A single corn trade brought me a beautiful $ 530. It is really a good result for a conservative bear spread. You have been asking me how I managed this position, so I decided to describe my approach to it in this article.
Name of the bear spread ZCN19-ZCZ18 tells us that it is a spread within one harvest (July – December of the previous year). It is common that within one corn harvest, market is in contango. In other words, this is the normal state of the market where more distant contracts are traded at a higher price than the closer ones. There are several reasons. The main one is the storage cost, which is reflected in the price of the futures contract. Of course, the more distant the contract is, the higher is the storage cost are and the higher are the prices. The fact that the contango is common within one harvest is also proven by the average curves of the term structure for the last 5 and 15 years.
The corn market is generally situated most of the time in the contango, which you can clearly see on the contango histogram chart. At first glance, it is visible that the largest area of columns lies in the positive contango (negative area means backwardation). We can also help ourselves with the table at the top left where we can find the percentage expression of the contango frequency, in this case over the last 5 years. I do not think there is anything else to be add to such high percentages.
Analysis of storage costs
It is therefore quite clear why it is worth to trade bear spread on corn. Such an environment is just made for this strategy. But of course, that is not everything. Another important part of my puzzle is the analysis of storage costs. Specifically, I mean a graph where I see a ratio of spread to full carry over the last few years. You can see this analysis in the following chart. Vertical lines point to my entry into the position.
You must have noticed that the blue curve, which represents the current year, was at the bottom of the normal range. This suggests that spread was simply cheap and therefore potentially profitable. In addition, there was also a growing trend in the following period. As a conservative level of the first profit target, I selected 50% full carry at that time.
Commitments of Traders data also plays a very important role in my trading system. This analysis seemed relatively favorable for the strategy, mainly on the side of the hedgers. Rather fast, they began to increase their hedge positions. I also looked at the fact that the COT index still had space for higher rates. Thus, there has been a space for higher corn prices. On the following graphs, the arrows point to the COT index during the first entry into the position.

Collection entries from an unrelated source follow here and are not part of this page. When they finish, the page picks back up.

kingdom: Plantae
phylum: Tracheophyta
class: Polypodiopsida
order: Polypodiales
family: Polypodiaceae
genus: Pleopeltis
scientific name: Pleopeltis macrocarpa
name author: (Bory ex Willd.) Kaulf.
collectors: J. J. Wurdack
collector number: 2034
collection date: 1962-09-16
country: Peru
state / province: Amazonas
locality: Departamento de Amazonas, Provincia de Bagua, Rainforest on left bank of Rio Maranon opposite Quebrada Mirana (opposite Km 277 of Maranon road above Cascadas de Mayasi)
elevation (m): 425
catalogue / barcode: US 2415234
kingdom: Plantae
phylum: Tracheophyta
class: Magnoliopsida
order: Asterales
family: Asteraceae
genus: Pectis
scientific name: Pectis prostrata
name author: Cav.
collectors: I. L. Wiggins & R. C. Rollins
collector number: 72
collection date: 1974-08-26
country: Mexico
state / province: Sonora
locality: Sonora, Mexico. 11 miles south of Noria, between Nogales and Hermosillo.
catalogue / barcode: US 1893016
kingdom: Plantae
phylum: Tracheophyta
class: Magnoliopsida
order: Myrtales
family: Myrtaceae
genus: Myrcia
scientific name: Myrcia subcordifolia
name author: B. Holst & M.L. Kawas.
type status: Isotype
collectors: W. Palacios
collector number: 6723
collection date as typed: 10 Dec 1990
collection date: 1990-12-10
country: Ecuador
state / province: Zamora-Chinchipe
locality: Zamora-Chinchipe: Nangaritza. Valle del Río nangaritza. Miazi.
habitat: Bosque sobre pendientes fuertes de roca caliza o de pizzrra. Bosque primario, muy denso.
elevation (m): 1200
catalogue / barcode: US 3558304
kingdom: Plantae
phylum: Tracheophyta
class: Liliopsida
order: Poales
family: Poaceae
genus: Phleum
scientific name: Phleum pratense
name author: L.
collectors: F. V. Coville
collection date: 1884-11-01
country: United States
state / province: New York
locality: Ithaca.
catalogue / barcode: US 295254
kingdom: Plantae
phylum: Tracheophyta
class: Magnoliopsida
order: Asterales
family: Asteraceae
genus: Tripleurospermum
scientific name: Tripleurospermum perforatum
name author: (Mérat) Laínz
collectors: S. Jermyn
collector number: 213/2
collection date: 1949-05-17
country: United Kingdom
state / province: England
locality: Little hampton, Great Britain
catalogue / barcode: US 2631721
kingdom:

As far as the technical analysis is concerned, the price was on the resistance at the time of my entry with the first part of my position. Still, I also counted with the scenario where corn growth will continue. Spread Report customers know that I did not exclude a breakout of over $ 4. And that finally happened. The following chart shows the price of the July contract and the arrow points to the entry with the first part of my position.
Spread price development
Now let’s look at the price of the spread as well as my entry and exit strategy. Entries are indicated by green line and exits are red. At the price of 16.25 cents, I entered with two contracts in February and I entered at 14.25 cents with a single contract in March.
Why did I enter the trade when all the analyzes were not perfect? In this type of trade, one important thing must be concerned – it does not usually have a very favorable RRR (risk-benefit ratio). Therefore, waiting for the most favorable conditions could mean even worse resulting RRR or even missed entry. Best strategy, at least from my experience, is therefore to enter at corrections. However, of course, we cannot accurately estimate the end of the correction, and that is why risk management is particularly important. It is necessary to consider the possible continuation of the correction, and therefore the opportunity to enter at a better price. Therefore, my strategy is usually not to enter with the whole position to the first correction, but to keep some “ammunition” for later.
I was betting on contango and a very positive full carry analysis. And as you can see from the chart, the trade eventually evolved according to my expectation. With one contract, I exited on the breakeven. The reason was an increasing risk. The closer we are to the summer, the greater the impact of weather on crop and hence on increased risk. The price of corn at that time was close to resistance and we could not exclude possibility of break up.
Exit from the position
But the trade has developed favorably. Finally, I did not wait with the exit to the originally set 50% of the full carry. I had good reasons:
– First of all, we were approaching the risky summer season
– spread has reached resistance on 22c
– the price of corn was in the area of support
– COT was no longer so favorable
– spread rose to above 45% of full carry (close to 50% target)
As you can see, there were many reasons, and so I stepped out of my position. The trade brought me a decent $ 530, which is a very good result for a bear spread. Maybe you think the profit could have been even higher if I did not get out with a single contract earlier. You are right. But have we seen the right side of the chart at that time? Unfortunately, no. The situation on the market could have turned to my defeat. For example, unfavorable weather could cause a rally on the corn, as well as a sharp drop in the spread. Reducing the risk is never harmful and at the right time it made more sense than to hold the whole position at any cost.